*** Opening of DATA FOR THE TASK ***

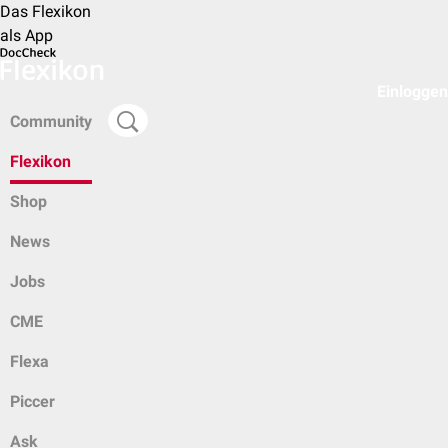
Das Flexikon
als App
Einloggen
Community
Flexikon
Shop
News
Jobs
CME
Flexa
Piccer
Ask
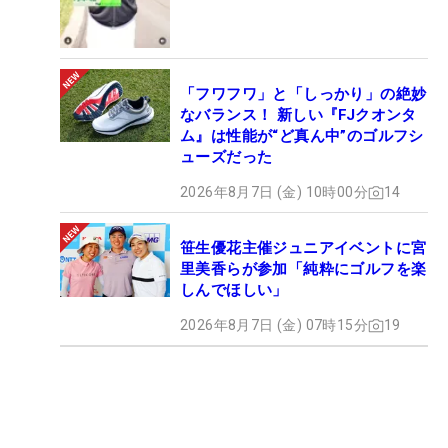
「フワフワ」と「しっかり」の絶妙
なバランス！ 新しい『FJクオンタ
ム』は性能が“ど真ん中”のゴルフシ
ューズだった
2026年8月7日 (金) 10時00分
14
笹生優花主催ジュニアイベントに宮
里美香らが参加「純粋にゴルフを楽
しんでほしい」
2026年8月7日 (金) 07時15分
19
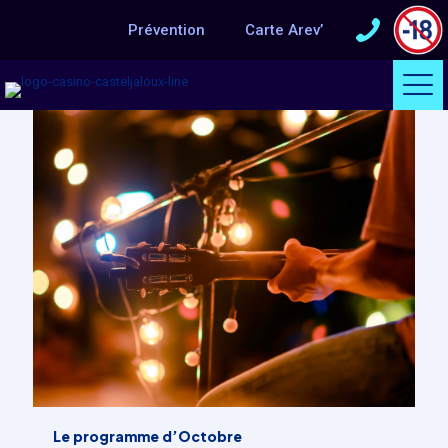
Prévention
Carte Arev’
Categories
Tags
Authors
Show all
Le programme d’Octobre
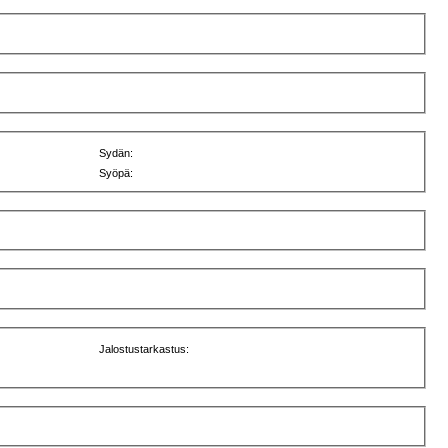
Sydän:
Syöpä:
Jalostustarkastus:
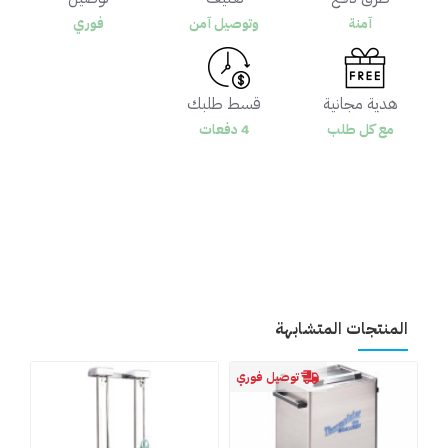
آمنة
وتوصيل آمن
فوري
هدية مجانية
قسط طلبك
مع كل طلب
4 دفعات
المنتجات المتشابهة
توصيل فوري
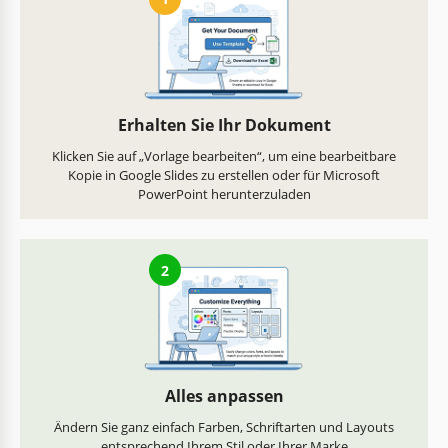
Erhalten Sie Ihr Dokument
Klicken Sie auf „Vorlage bearbeiten“, um eine bearbeitbare
Kopie in Google Slides zu erstellen oder für Microsoft
PowerPoint herunterzuladen
2
Alles anpassen
Ändern Sie ganz einfach Farben, Schriftarten und Layouts
entsprechend Ihrem Stil oder Ihrer Marke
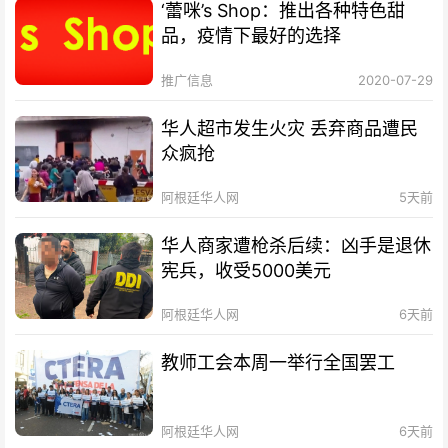
‘蕾咪’s Shop：推出各种特色甜
品，疫情下最好的选择
推广信息
2020-07-29
华人超市发生火灾 丢弃商品遭民
众疯抢
阿根廷华人网
5天前
华人商家遭枪杀后续：凶手是退休
宪兵，收受5000美元
阿根廷华人网
6天前
教师工会本周一举行全国罢工
阿根廷华人网
6天前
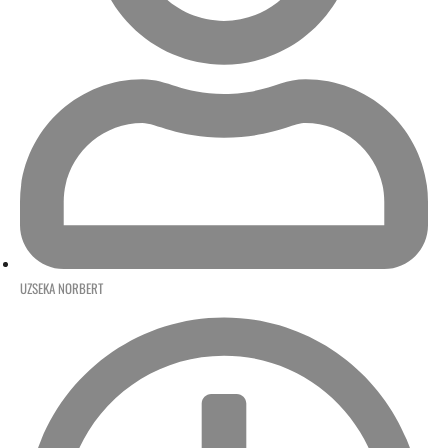
UZSEKA NORBERT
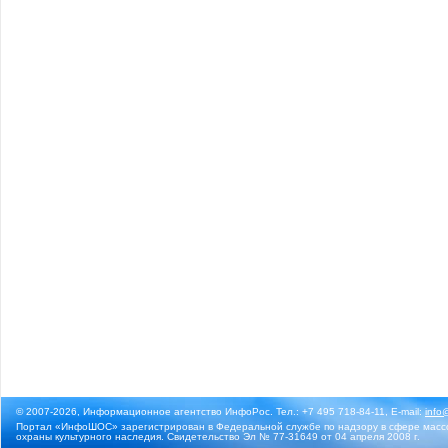
© 2007-2026, Информационное агентство ИнфоРос. Тел.: +7 495 718-84-11, E-mail:
info
Портал «ИнфоШОС» зарегистрирован в Федеральной службе по надзору в сфере массо
охраны культурного наследия. Свидетельство Эл № 77-31649 от 04 апреля 2008 г.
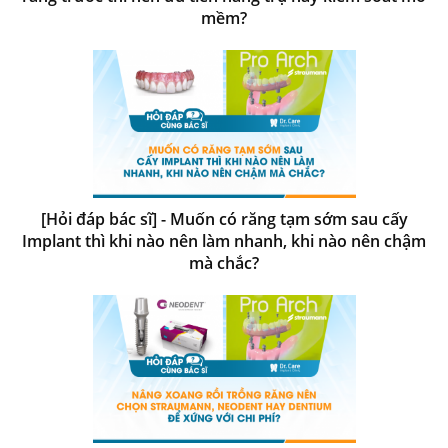
mềm?
[Hỏi đáp bác sĩ] - Muốn có răng tạm sớm sau cấy
Implant thì khi nào nên làm nhanh, khi nào nên chậm
mà chắc?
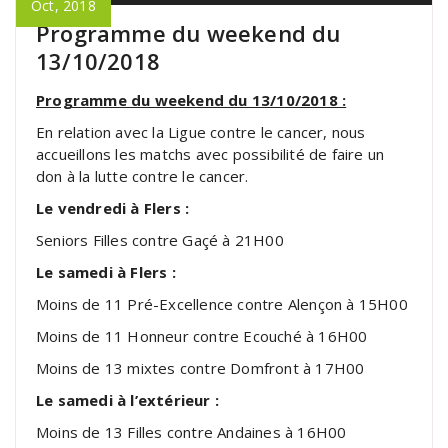
Oct, 2018
Programme du weekend du
13/10/2018
Programme du weekend du 13/10/2018 :
En relation avec la Ligue contre le cancer, nous
accueillons les matchs avec possibilité de faire un
don à la lutte contre le cancer.
Le vendredi à Flers :
Seniors Filles contre Gaçé à 21H00
Le samedi à Flers :
Moins de 11 Pré-Excellence contre Alençon à 15H00
Moins de 11 Honneur contre Ecouché à 16H00
Moins de 13 mixtes contre Domfront à 17H00
Le samedi à l’extérieur :
Moins de 13 Filles contre Andaines à 16H00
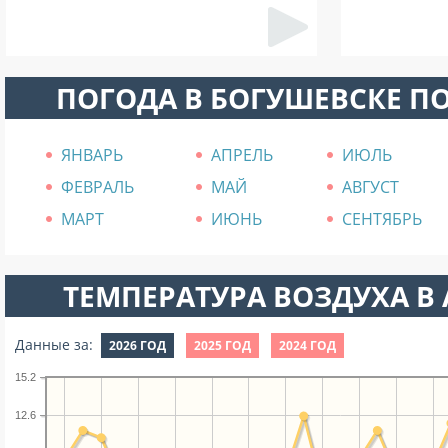
ПОГОДА В БОГУШЕВСКЕ П
ЯНВАРЬ
АПРЕЛЬ
ИЮЛЬ
ФЕВРАЛЬ
МАЙ
АВГУСТ
МАРТ
ИЮНЬ
СЕНТЯБРЬ
ТЕМПЕРАТУРА ВОЗДУХА В А
Данные за:
2026 ГОД
2025 ГОД
2024 ГОД
15.2
12.6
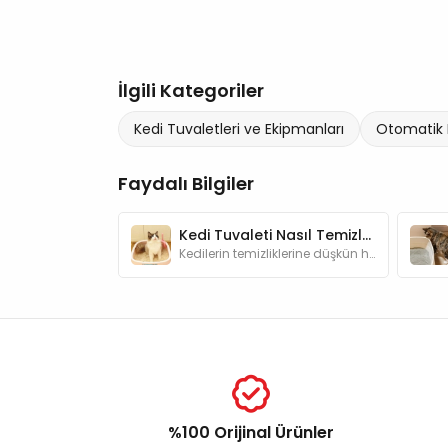
İlgili Kategoriler
Kedi Tuvaletleri ve Ekipmanları
Otomatik 
Faydalı Bilgiler
Kedi Tuvaleti Nasıl Temizlenir?
Kedilerin temizliklerine düşkün hayvanlar olduğunu biliyorsunuz değil mi? Evinizi bir kediyle paylaşıyorsanız tuvalet temizliğine özen göstermelisiniz
%100 Orijinal Ürünler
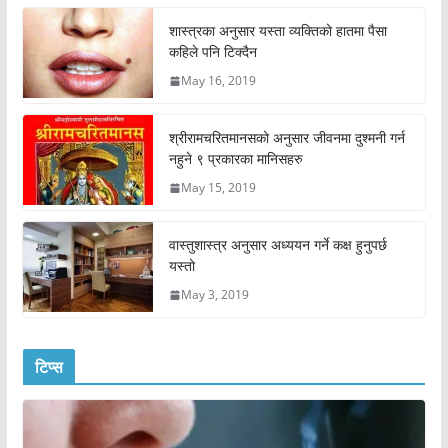
शास्त्रका अनुसार यस्ता व्यक्तिको हातमा पैसा
कहिले पनि टिक्दैन
May 16, 2019
श्रीरामचरितमानसको अनुसार जीवनमा दुश्मनी गर्न
नहुने ९ प्रकारका मानिसहरु
May 15, 2019
वास्तुशास्त्र अनुसार अध्ययन गर्ने कक्ष हुनुपर्छ
यस्तो
May 3, 2019
टिप्स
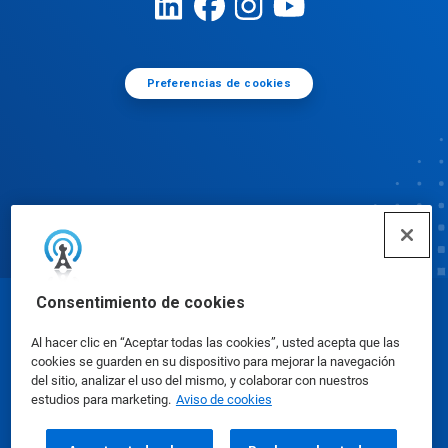
Preferencias de cookies
Consentimiento de cookies
© Ecolab Inc. 2025
Al hacer clic en “Aceptar todas las cookies”, usted acepta que las
cookies se guarden en su dispositivo para mejorar la navegación
Hojas de datos de seguridad
|
Política de privacidad
del sitio, analizar el uso del mismo, y colaborar con nuestros
estudios para marketing.
Aviso de cookies
|
condiciones de uso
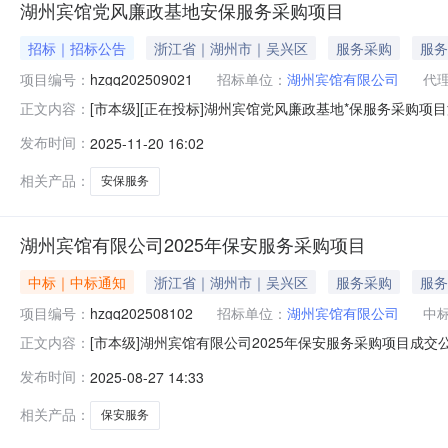
湖州宾馆党风廉政基地安保服务采购项目
招标｜招标公告
浙江省｜湖州市｜吴兴区
服务采购
服务
项目编号：
hzgq202509021
招标单位：
湖州宾馆有限公司
代
[市本级][正在投标]湖州宾馆党风廉政基地*保服务采购
正文内容：
本发包项目湖州宾馆党风廉政基地*保服务采购项目，发包
发布时间：
2025-11-20 16:02
限*司。项目已具备发包条件，现对该项目进行*开发包,项目发
包
相关产品：
安保服务
湖州宾馆有限公司2025年保安服务采购项目
中标｜中标通知
浙江省｜湖州市｜吴兴区
服务采购
服务
项目编号：
hzgq202508102
招标单位：
湖州宾馆有限公司
中
[市本级]湖州宾馆有限公司2025年保安服务采购项目成交
正文内容：
式：公开发包项目所在区域：湖州市分包编号分包名称成交单位成
发布时间：
2025-08-27 14:33
告开始时间：2025年8月27日公告结束时间：2025年8
相关产品：
保安服务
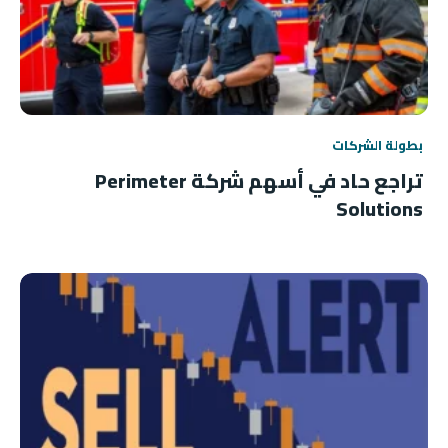
بطولة الشركات
تراجع حاد في أسهم شركة Perimeter
Solutions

*** Close of DATA FOR THE TASK ***

Take every line from the listing above that includes the word "weekend" and copy it.

## [ANSWER BOX]
Programme du weekend du
Programme du weekend du 13/10/2018 :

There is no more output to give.